I hate being this fat. It is hard to move. I feel like the laziest human ever but you try lugging around 310 pounds of fat, and I bet you would spend a lot of time at rest. I have made halfhearted attempts this year, but my biggest goal was to quit smoking. And I did. I still get cravings, but I have learned to work through them and not give in. I am hoping after a time the cravings will go away. I smoked for 21 years and I am only 35 years old. I guess after smoking for that long it is understandable that my brain would revolt. Every time a bad situation happened, I would stuff my face. So now that I have no desire ever to smoke again. I am focusing on my weight.
I know that some people would think that starting on the Holidays is a dumb idea. I figured my will power right now is tremendous.
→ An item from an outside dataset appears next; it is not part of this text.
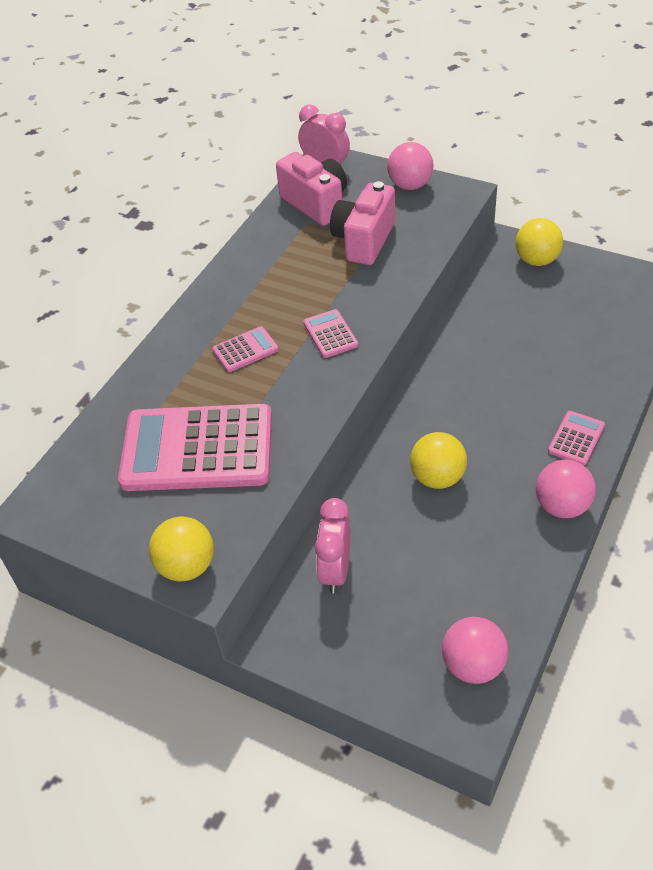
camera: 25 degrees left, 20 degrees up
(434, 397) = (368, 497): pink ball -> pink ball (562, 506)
I am still on a high after quitting smoking, and I am still in the mind frame that I can do anything. So bring on all your candy and shit I am ready to turn them all down. I figure if I can get through THIS holiday season without going off plan then I can make through ANY holiday and still be healthy.
After reading the book Better Than Before I realized that I need outside accountability to keep me on track. So here I am opening up my soul to you on this blog and twitter and somewhat on my personal Facebook account. I joined BeachBody, and I am eating paleo. I have a Beachbody coach who is Paleo, and I am a member of some support groups. I know that this is a lot, but I feel with so many people looking at me to see how my “fancy” shakes are going to work out, I feel even more tied to the program and thus I will lose weight. I know the program works if you follow it, so I have set myself up to succeed in every possible way.
I am typing this up on Friday morning at 8 am and so far I have done my exercise, showered and drank a gallon of water, meditated and journaled. Yes, I read Miracle Morning and today was rough, but now I am feeling all accomplished.
For exercise, I did the 21 days fix cardio thingie on my Roku. It kicked my ass. Halfway through my legs gave out and I had to crawl to the couch and recover. And yes, I was doing the modified version. It had taken a good ten mins before my wobbly legs stopped wobbling. My goal for this round of 21-day fix is to make it through the tape. Baby steps.
I am using myfittnesspal to track everything I eat. I use the containers that beach body sent to measure portion sizes. I almost cried when I saw how small they were. I was like no wonder I am fat I have been using huge portion sizes for everything. It will take some getting used to, but I know I can do it.

 

1 Comment

  1. I wish you much luck on your health goals. Sounds like you are on the right track. Just keep it going! It’s good to keep focus during the holiday season. which can be so hard.